The London Stock Exchange Group has reported growing demand from investors around the world to use its clearing house, in spite of the unit’s uncertain future following the UK’s decision to leave the EU.
The UK exchange also told shareholders at its annual meeting on Wednesday there had been a rebound in the amount of activity on its main London market this year, with more companies prepared to list in the first quarter.
In a trading update, the LSE’s chief executive Xavier Rolet said demand remained “very strong” for its key clearing and data businesses in the first quarter as it moved on from the collapse of its planned merger with Deutsche Börse.
In the period to March 31, it reported a rise in total income, on a constant currency basis, of 9 per cent to £458.7m, ahead of analysts’ expectations. The outperformance was “good quality”, said Danny Garrod, an analyst at Barclays. Earnings were boosted by the decline in the value of the pound against the dollar and the euro.
In spite of the uncertainty created by Brexit, the LSE said there had been little slowdown in business at LCH, its majority-owned clearing house. Its London operation is Europe’s principal clearer of euro-denominated interest rate swaps and continental politicians have called for the business to be relocated to within the EU after the UK’s departure.

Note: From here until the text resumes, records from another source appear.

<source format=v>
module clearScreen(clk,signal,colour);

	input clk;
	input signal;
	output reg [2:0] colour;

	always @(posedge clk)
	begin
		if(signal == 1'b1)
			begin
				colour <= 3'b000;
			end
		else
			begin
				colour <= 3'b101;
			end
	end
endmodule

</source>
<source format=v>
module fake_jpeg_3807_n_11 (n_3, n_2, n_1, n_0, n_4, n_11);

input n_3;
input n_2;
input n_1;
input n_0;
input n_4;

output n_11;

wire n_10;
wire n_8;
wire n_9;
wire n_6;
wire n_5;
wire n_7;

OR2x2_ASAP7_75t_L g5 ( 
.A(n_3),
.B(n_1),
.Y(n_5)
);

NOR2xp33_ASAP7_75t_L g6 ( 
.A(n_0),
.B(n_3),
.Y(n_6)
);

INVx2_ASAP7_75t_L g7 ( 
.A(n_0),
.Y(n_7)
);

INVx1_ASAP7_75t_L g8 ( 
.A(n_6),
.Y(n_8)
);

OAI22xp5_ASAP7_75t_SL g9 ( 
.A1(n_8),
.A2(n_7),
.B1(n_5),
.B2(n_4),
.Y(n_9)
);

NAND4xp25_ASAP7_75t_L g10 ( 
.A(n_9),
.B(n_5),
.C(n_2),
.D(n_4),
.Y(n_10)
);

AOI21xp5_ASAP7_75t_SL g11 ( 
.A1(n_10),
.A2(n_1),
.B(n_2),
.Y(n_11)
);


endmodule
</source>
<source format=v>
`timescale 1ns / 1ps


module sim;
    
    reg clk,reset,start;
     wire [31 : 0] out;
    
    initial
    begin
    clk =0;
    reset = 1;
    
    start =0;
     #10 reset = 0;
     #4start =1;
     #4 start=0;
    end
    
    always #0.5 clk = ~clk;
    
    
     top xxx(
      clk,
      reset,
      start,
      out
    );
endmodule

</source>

But rising US interest rates and hedges against rising inflation expectations have generated more swaps business on global markets, and regulatory mandates have pushed more business through clearing.

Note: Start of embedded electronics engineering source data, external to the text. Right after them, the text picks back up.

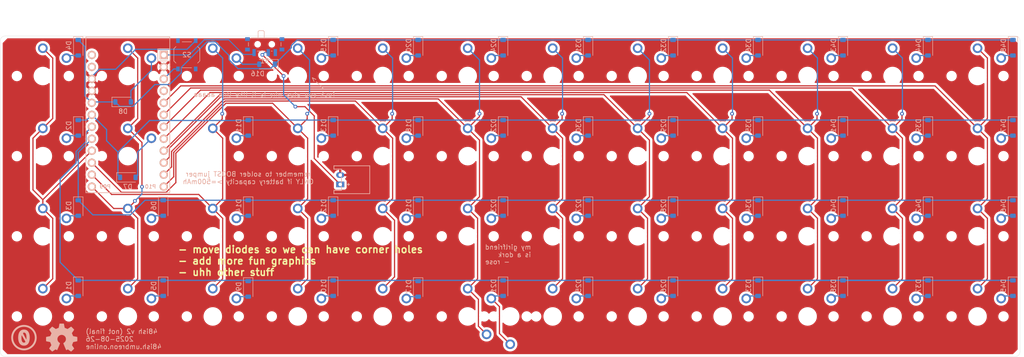
<source format=kicad_pcb>
(kicad_pcb
	(version 20241229)
	(generator "pcbnew")
	(generator_version "9.0")
	(general
		(thickness 1.6)
		(legacy_teardrops no)
	)
	(paper "A3")
	(title_block
		(title "plank")
		(rev "v1.0.0")
		(company "Unknown")
	)
	(layers
		(0 "F.Cu" signal)
		(2 "B.Cu" signal)
		(9 "F.Adhes" user "F.Adhesive")
		(11 "B.Adhes" user "B.Adhesive")
		(13 "F.Paste" user)
		(15 "B.Paste" user)
		(5 "F.SilkS" user "F.Silkscreen")
		(7 "B.SilkS" user "B.Silkscreen")
		(1 "F.Mask" user)
		(3 "B.Mask" user)
		(17 "Dwgs.User" user "User.Drawings")
		(19 "Cmts.User" user "User.Comments")
		(21 "Eco1.User" user "User.Eco1")
		(23 "Eco2.User" user "User.Eco2")
		(25 "Edge.Cuts" user)
		(27 "Margin" user)
		(31 "F.CrtYd" user "F.Courtyard")
		(29 "B.CrtYd" user "B.Courtyard")
		(35 "F.Fab" user)
		(33 "B.Fab" user)
	)
	(setup
		(pad_to_mask_clearance 0)
		(allow_soldermask_bridges_in_footprints no)
		(tenting front back)
		(pcbplotparams
			(layerselection 0x00000000_00000000_55555555_5755f5ff)
			(plot_on_all_layers_selection 0x00000000_00000000_00000000_00000000)
			(disableapertmacros no)
			(usegerberextensions no)
			(usegerberattributes yes)
			(usegerberadvancedattributes yes)
			(creategerberjobfile yes)
			(dashed_line_dash_ratio 12.000000)
			(dashed_line_gap_ratio 3.000000)
			(svgprecision 4)
			(plotframeref no)
			(mode 1)
			(useauxorigin no)
			(hpglpennumber 1)
			(hpglpenspeed 20)
			(hpglpendiameter 15.000000)
			(pdf_front_fp_property_popups yes)
			(pdf_back_fp_property_popups yes)
			(pdf_metadata yes)
			(pdf_single_document no)
			(dxfpolygonmode yes)
			(dxfimperialunits yes)
			(dxfusepcbnewfont yes)
			(psnegative no)
			(psa4output no)
			(plot_black_and_white yes)
			(sketchpadsonfab no)
			(plotpadnumbers no)
			(hidednponfab no)
			(sketchdnponfab yes)
			(crossoutdnponfab yes)
			(subtractmaskfromsilk no)
			(outputformat 1)
			(mirror no)
			(drillshape 0)
			(scaleselection 1)
			(outputdirectory "48ish_soldered_out/")
		)
	)
	(net 0 "")
	(net 1 "one_modrow")
	(net 2 "one")
	(net 3 "one_bottom")
	(net 4 "one_home")
	(net 5 "one_top")
	(net 6 "two_modrow")
	(net 7 "two")
	(net 8 "two_bottom")
	(net 9 "two_home")
	(net 10 "two_top")
	(net 11 "three_modrow")
	(net 12 "three")
	(net 13 "three_bottom")
	(net 14 "three_home")
	(net 15 "three_top")
	(net 16 "four_modrow")
	(net 17 "four")
	(net 18 "four_bottom")
	(net 19 "four_home")
	(net 20 "four_top")
	(net 21 "five_modrow")
	(net 22 "five")
	(net 23 "five_bottom")
	(net 24 "five_home")
	(net 25 "five_top")
	(net 26 "six_modrow")
	(net 27 "six")
	(net 28 "six_bottom")
	(net 29 "six_home")
	(net 30 "six_top")
	(net 31 "seven")
	(net 32 "seven_modrow")
	(net 33 "seven_bottom")
	(net 34 "seven_home")
	(net 35 "seven_top")
	(net 36 "eight_modrow")
	(net 37 "eight")
	(net 38 "eight_bottom")
	(net 39 "eight_home")
	(net 40 "eight_top")
	(net 41 "nine_modrow")
	(net 42 "nine")
	(net 43 "nine_bottom")
	(net 44 "nine_home")
	(net 45 "nine_top")
	(net 46 "ten_modrow")
	(net 47 "ten")
	(net 48 "ten_bottom")
	(net 49 "ten_home")
	(net 50 "ten_top")
	(net 51 "eleven_modrow")
	(net 52 "eleven")
	(net 53 "eleven_bottom")
	(net 54 "eleven_home")
	(net 55 "eleven_top")
	(net 56 "twelve_modrow")
	(net 57 "twelve")
	(net 58 "twelve_bottom")
	(net 59 "twelve_home")
	(net 60 "twelve_top")
	(net 61 "modrow")
	(net 62 "bottom")
	(net 63 "home")
	(net 64 "top")
	(net 65 "RAW")
	(net 66 "GND")
	(net 67 "RST")
	(net 68 "VCC")
	(net 69 "P1")
	(net 70 "P0")
	(net 71 "BAT")
	(footprint "PG1350" (layer "F.Cu") (at 162 -68))
	(footprint "PG1350" (layer "F.Cu") (at 108 -68))
	(footprint "PG1350" (layer "F.Cu") (at 72 -51))
	(footprint "PG1350" (layer "F.Cu") (at 18 -68))
	(footprint "PG1350" (layer "F.Cu") (at 180 -51))
	(footprint "PG1350" (layer "F.Cu") (at 108 -51))
	(footprint "PG1350" (layer "F.Cu") (at 54 -34))
	(footprint "PG1350" (layer "F.Cu") (at 0 -34))
	(footprint "PG1350" (layer "F.Cu") (at 36 -68))
	(footprint "PG1350" (layer "F.Cu") (at 144 -68))
	(footprint "PG1350" (layer "F.Cu") (at 72 -68))
	(footprint "PG1350" (layer "F.Cu") (at 72 -17))
	(footprint "PG1350" (layer "F.Cu") (at 180 -68))
	(footprint "PG1350" (layer "F.Cu") (at 54 -51))
	(footprint "PG1350" (layer "F.Cu") (at 90 -68))
	(footprint "PG1350" (layer "F.Cu") (at 36 -51))
	(footprint "PG1350" (layer "F.Cu") (at 108 -34))
	(footprint "PG1350" (layer "F.Cu") (at 18 -34))
	(footprint "PG1350" (layer "F.Cu") (at 0 -17))
	(footprint "JST_PH_S2B-PH-K_02x2.00mm_Angled" (layer "F.Cu") (at 63 -46 90))
	(footprint "PG1350" (layer "F.Cu") (at 126 -34))
	(footprint "PG1350" (layer "F.Cu") (at 36 -17))
	(footprint "PG1350" (layer "F.Cu") (at 72 -34))
	(footprint "PG1350" (layer "F.Cu") (at 144 -17))
	(footprint "PG1350" (layer "F.Cu") (at 144 -51))
	(footprint "PG1350" (layer "F.Cu") (at 90 -17))
	(footprint "PG1350" (layer "F.Cu") (at 54 -17))
	(footprint "PG1350" (layer "F.Cu") (at 162 -51))
	(footprint "PG1350" (layer "F.Cu") (at 99 -17 180))
	(footprint "PG1350" (layer "F.Cu") (at 198 -68))
	(footprint "PG1350" (layer "F.Cu") (at 126 -51))
	(footprint "PG1350" (layer "F.Cu") (at 180 -34))
	(footprint "PG1350" (layer "F.Cu") (at 126 -68))
	(footprint "PG1350" (layer "F.Cu") (at 90 -34))
	(footprint "PG1350" (layer "F.Cu") (at 162 -34))
	(footprint "PG1350" (layer "F.Cu") (at 90 -51))
	(footprint "PG1350" (layer "F.Cu") (at 144 -34))
	(footprint "PG1350" (layer "F.Cu") (at 54 -68))
	(footprint "PG1350" (layer "F.Cu") (at 198 -17))
	(footprint "PG1350" (layer "F.Cu") (at 180 -17))
	(footprint "PG1350" (layer "F.Cu") (at 162 -17))
	(footprint "PG1350" (layer "F.Cu") (at 18 -17))
	(footprint "PG1350" (layer "F.Cu") (at 126 -17))
	(footprint "PG1350" (layer "F.Cu") (at 18 -51))
	(footprint "PG1350" (layer "F.Cu") (at 0 -68))
	(footprint "PG1350" (layer "F.Cu") (at 36 -34))
	(footprint "PG1350" (layer "F.Cu") (at 198 -51))
	(footprint "PG1350" (layer "F.Cu") (at 108 -17))
	(footprint "PG1350" (layer "F.Cu") (at 198 -34))
	(footprint "PG1350" (layer "F.Cu") (at 0 -51))
	(footprint "Button_Switch_SMD:SW_SPDT_PCM12"
		(layer "B.Cu")
		(uuid "00000000-0000-0000-0000-00005bf2cc3c")
		(at 47 -74.4)
		(descr "Ultraminiature Surface Mount Slide Switch, right-angle, https://www.ckswitches.com/media/1424/pcm.pdf")
		(property "Reference" "S1"
			(at 0 3.2 0)
			(layer "B.SilkS")
			(uuid "4a0735c1-2b75-4df1-9943-022cbdd776e7")
			(effects
				(font
					(size 1 1)
					(thickness 0.15)
				)
				(justify mirror)
			)
		)
		(property "Value" ""
			(at 0 -4.25 0)
			(layer "B.Fab")
			(uuid "9cecbf94-3fe4-415a-a961-6654a24c1312")
			(effects
				(font
					(size 1 1)
					(thickness 0.15)
				)
				(justify mirror)
			)
		)
		(property "Datasheet" ""
			(at 0 0 180)
			(unlocked yes)
			(layer "B.Fab")
			(hide yes)
			(uuid "5e8cd27f-27c1-4a5d-8fd3-d390b7857cec")
			(effects
				(font
					(size 1.27 1.27)
					(thickness 0.15)
				)
				(justify mirror)
			)
		)
		(property "Description" ""
			(at 0 0 180)
			(unlocked yes)
			(layer "B.Fab")
			(hide yes)
			(uuid "fc000d71-fb04-4699-a376-7f78934c2184")
			(effects
				(font
					(size 1.27 1.27)
					(thickness 0.15)
				)
				(justify mirror)
			)
		)
		(attr smd)
		(fp_line
			(start -3.45 0.07)
			(end -3.45 -0.72)
			(stroke
				(width 0.12)
				(type solid)
			)
			(layer "B.SilkS")
			(uuid "b0c925a1-755f-44aa-90f6-d61ecb35cb34")
		)
		(fp_line
			(start -2.85 -1.73)
			(end 2.85 -1.73)
			(stroke
				(width 0.12)
				(type solid)
			)
			(layer "B.SilkS")
			(uuid "32ad5941-ac00-4754-b787-a877c737d6d8")
		)
		(fp_line
			(start -1.6
... [786095 chars truncated]
</source>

“The strong growth at LCH shows the importance of clearing to the global financial community. Central clearing is supported by regulators because it significantly reduces counterparty risk,” said Peter Lenardos, an analyst at RBC Capital Markets.
The LSE said total income at LCH rose 21 per cent to £132m, on a constant currency basis. The notional value of interest rate swaps it cleared rose 45 per cent to $245tn, while the total notional value of foreign exchange swaps LCH processed soared 733 per cent to $2.4tn on tougher trading rules.
Capital markets activities recorded the slowest growth, with revenues only up 1 per cent year-on-year. There had been 22 companies floating in the first three months, seven more than in the same period a year ago when the UK was preparing to vote on its future in the EU.
The amount of further money raised by companies from investors increased 76 per cent to £3.7bn although the amount of new money raised was flat at £1.4bn.
However activity on its junior Aim market was more muted, with the number of companies brought to market in the period down from 15 to 10. Total money raised on the group’s equity venues rose 159 per cent to £16.3bn, boosted by activity on Borsa Italiana. Mr Rolet also confirmed the LSE was “actively engaged” in looking at deals and investments to drive further growth.